Not all genetic variations in CRB1 cause disease. That’s why patients should see a genetic counselor or an eye geneticist who specializes in inherited retinal diseases to accurately order and interpret their genetic test results.
“CRB1-related retinal dystrophy is a recessive disease, meaning you need to inherit a disease-causing mutation from both your mom and your dad,” says DeBenedictis. “If both parents carry a CRB1 mutation, there’s a one-in-four (25%) chance that their child will inherit both mutations and be affected with CRB1-related disease.”
That’s a one-in-four chance per pregnancy, not one in four of their children, she stresses.
“Each child is at risk,” she says. “If carrier parents have four children, all four could have the disease — or none of them could.”
Risk increases when an individual has a CRB1-related disease and their partner also carries a CRB1 mutation. Their children each have a one-in-two (50%) chance of being affected.
“Genetic counselors are experts at these risk assessments and can put them in context for each family,” says DeBenedictis. “By reviewing test results and a family tree, we can explain just how each child, grandchild, sibling and other family member potentially could be impacted by disease.”
CRB1-related retinal dystrophies can become evident and be diagnosed at any age.
“Initially these diseases were categorized under Leber congenital amaurosis,” says Dr. Traboulsi. “Infants with this condition have nystagmus and sometimes extremely poor vision. Their waveforms on electroretinography are flat.”
All retinal dystrophies are bilateral and progressive, he adds. Some patients lose total vision over their lifetime.
In addition to clinical presentation, imaging exams can reveal telltale signs that inform diagnosis.
“Optical coherence tomography (OCT) shows characteristic findings that we don’t see in any other retinal disease,” says Dr. Traboulsi. “Layers of the retina appear thickened and disorganized in a patient with CRB1 disease.”
Another characteristic finding is preservation of the para-arteriolar retinal pigment epithelium (RPE). On fundus imaging, this is evident by the darker areas alongside retinal arterioles. These RPE cells also fluoresce on fundus autofluorescence. While not pathognomic of CRB1 disease, these findings are very suggestive, says Dr. Traboulsi.
A decade ago there was little ophthalmologists could do to treat patients with CRB1-related retinal dystrophy. Today there is hope on the horizon.
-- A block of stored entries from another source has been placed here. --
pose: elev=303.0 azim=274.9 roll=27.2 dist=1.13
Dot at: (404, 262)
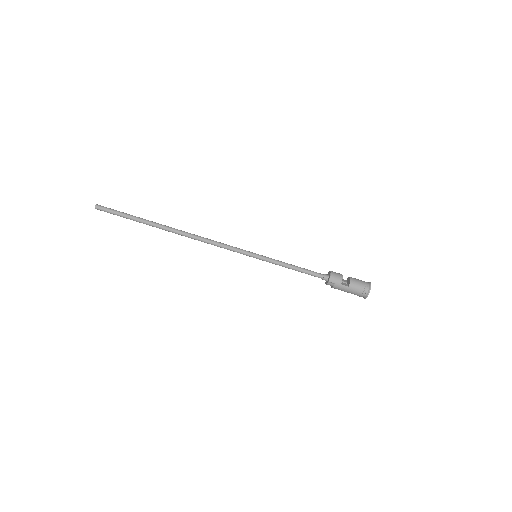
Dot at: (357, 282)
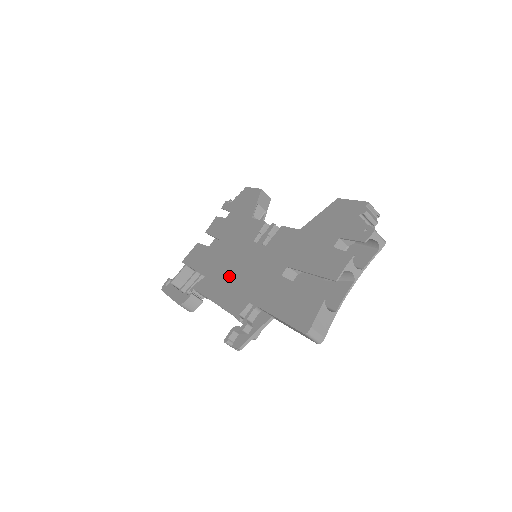
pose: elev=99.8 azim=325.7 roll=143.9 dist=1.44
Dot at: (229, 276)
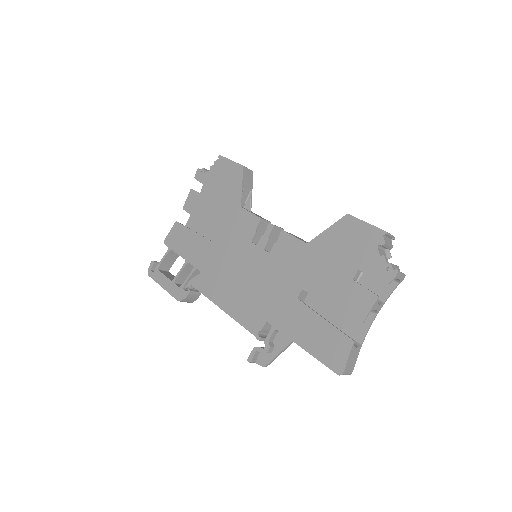
Dot at: (232, 281)
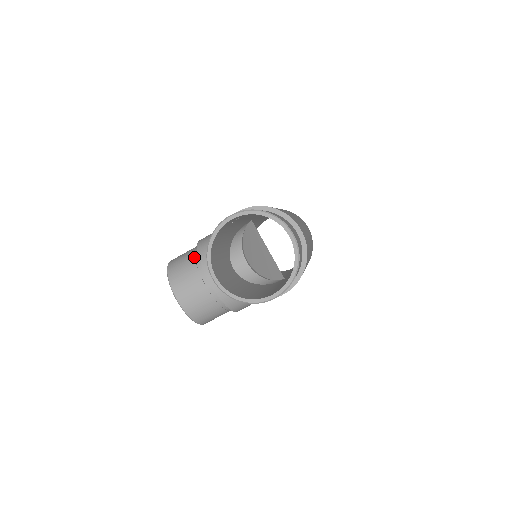
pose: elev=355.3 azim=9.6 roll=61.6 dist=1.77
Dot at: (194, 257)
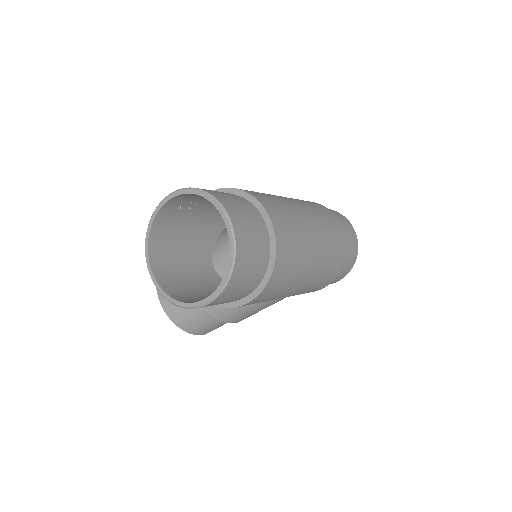
Dot at: occluded
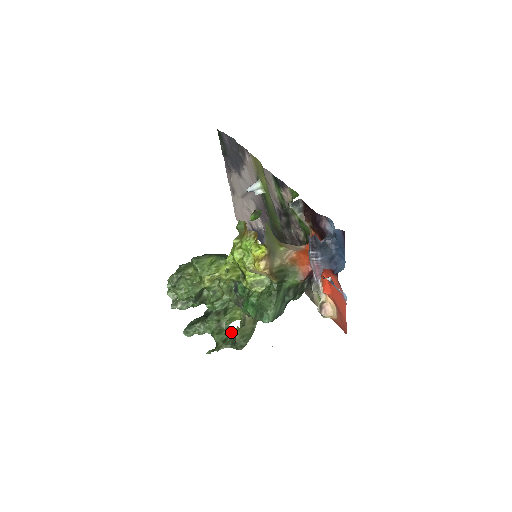
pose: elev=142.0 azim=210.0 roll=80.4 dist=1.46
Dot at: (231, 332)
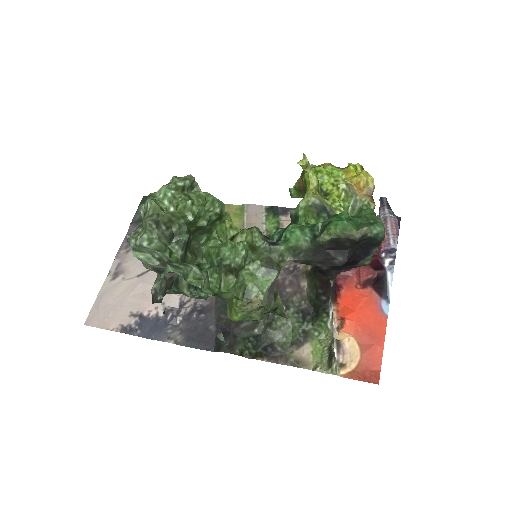
Dot at: occluded
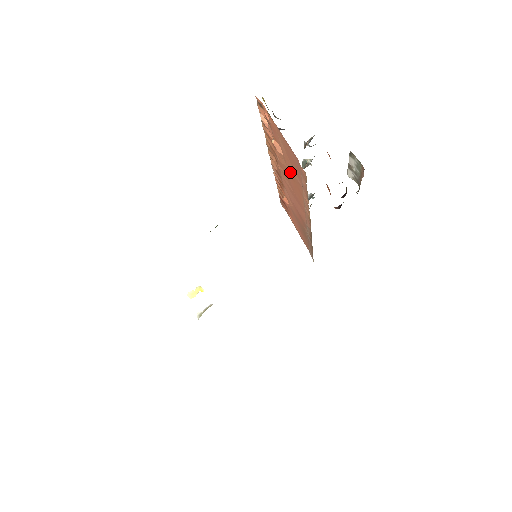
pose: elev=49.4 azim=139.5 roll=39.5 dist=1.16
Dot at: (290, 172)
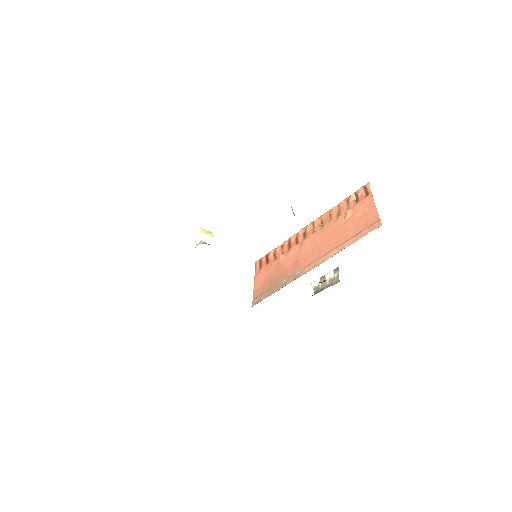
Dot at: (342, 229)
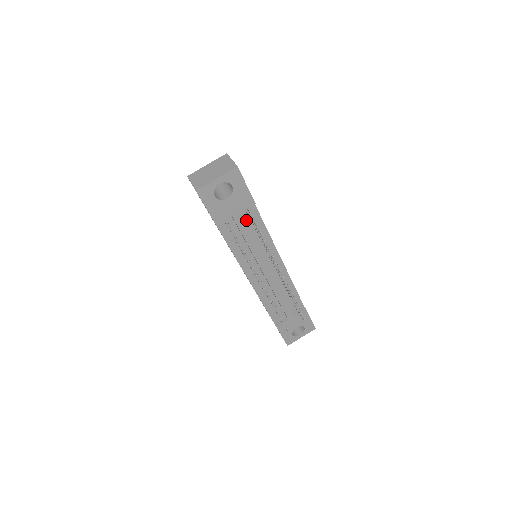
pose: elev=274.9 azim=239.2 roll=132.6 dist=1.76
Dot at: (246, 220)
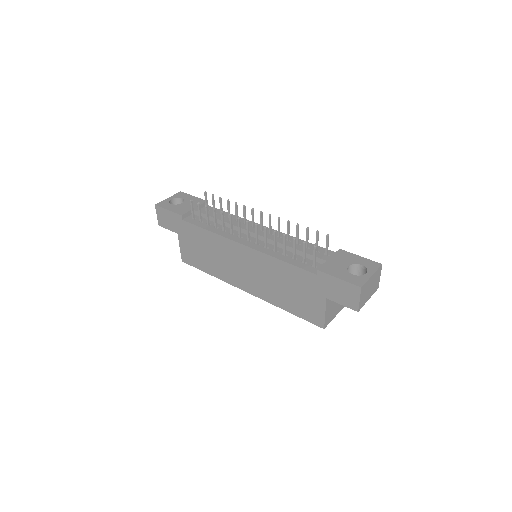
Dot at: occluded
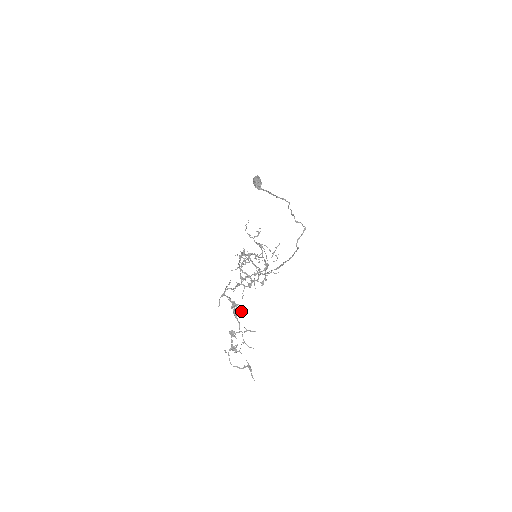
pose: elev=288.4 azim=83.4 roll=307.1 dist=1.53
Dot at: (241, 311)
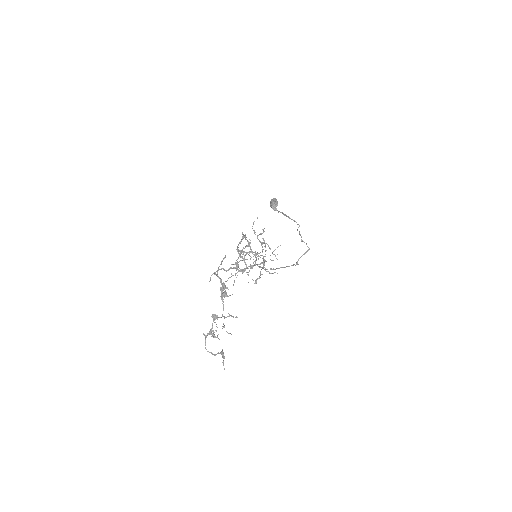
Dot at: (229, 295)
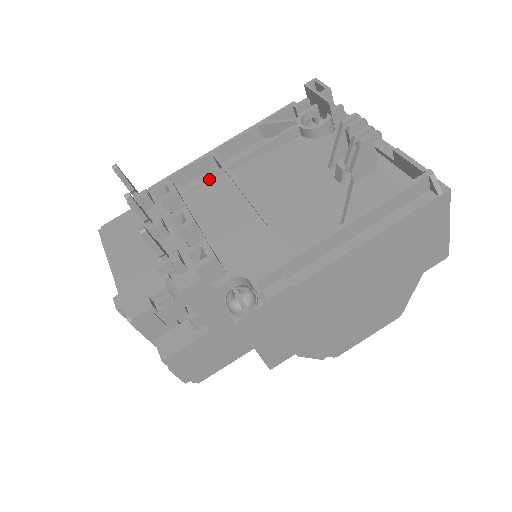
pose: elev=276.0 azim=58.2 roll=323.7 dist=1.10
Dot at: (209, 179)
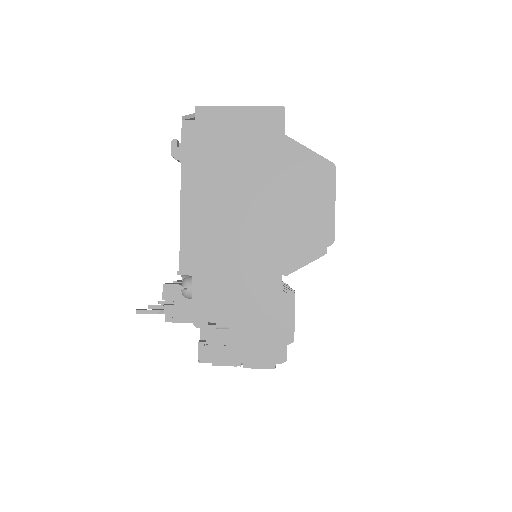
Dot at: occluded
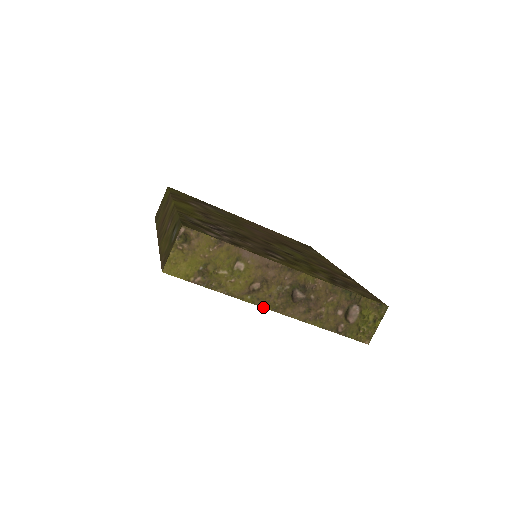
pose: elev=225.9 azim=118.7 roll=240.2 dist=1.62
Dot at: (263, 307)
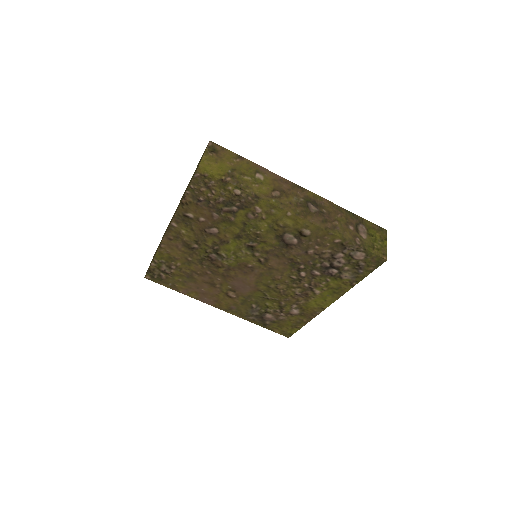
Dot at: (287, 211)
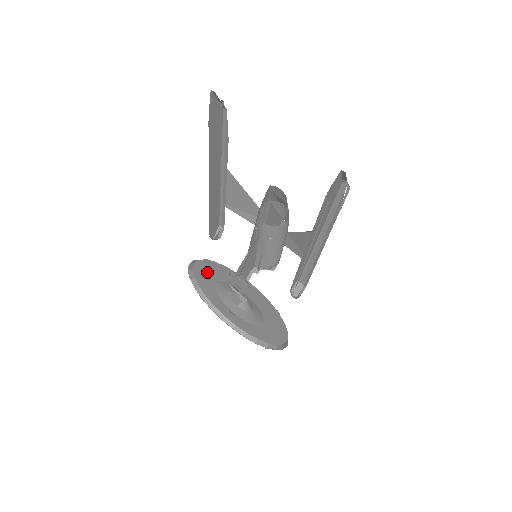
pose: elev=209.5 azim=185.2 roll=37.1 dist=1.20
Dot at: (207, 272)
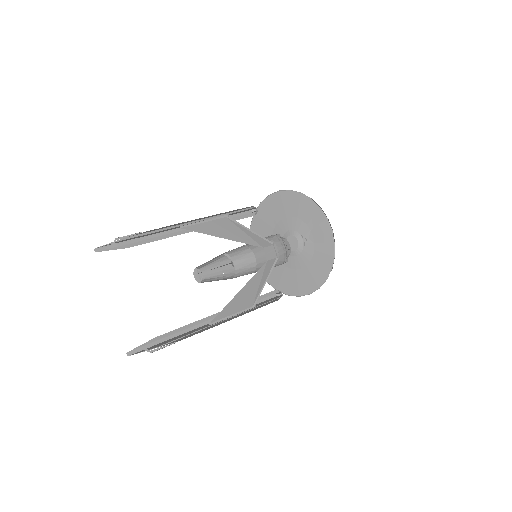
Dot at: occluded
The first step for patients is to get genetic testing with an ophthalmic geneticist or genetic counselor subspecialized in ophthalmology.
“Ophthalmic genetic counselors work closely with clinicians and researchers and can keep patients apprised of relevant clinical trials and emerging therapies,” says DeBenedictis.
While gene therapy for CRB1 currently isn’t available, other treatments may be recommended. For example, for cystoid maculopathy, which is common in patients with CRB1 disease, dorzolamide eye drops may help improve vision.
“In addition, we believe there will be a wider window to administer CRB1 gene therapy when it becomes available,” says Dr. Traboulsi. “Natural history data seem to show that retinas aren’t deteriorating as fast as we once thought.”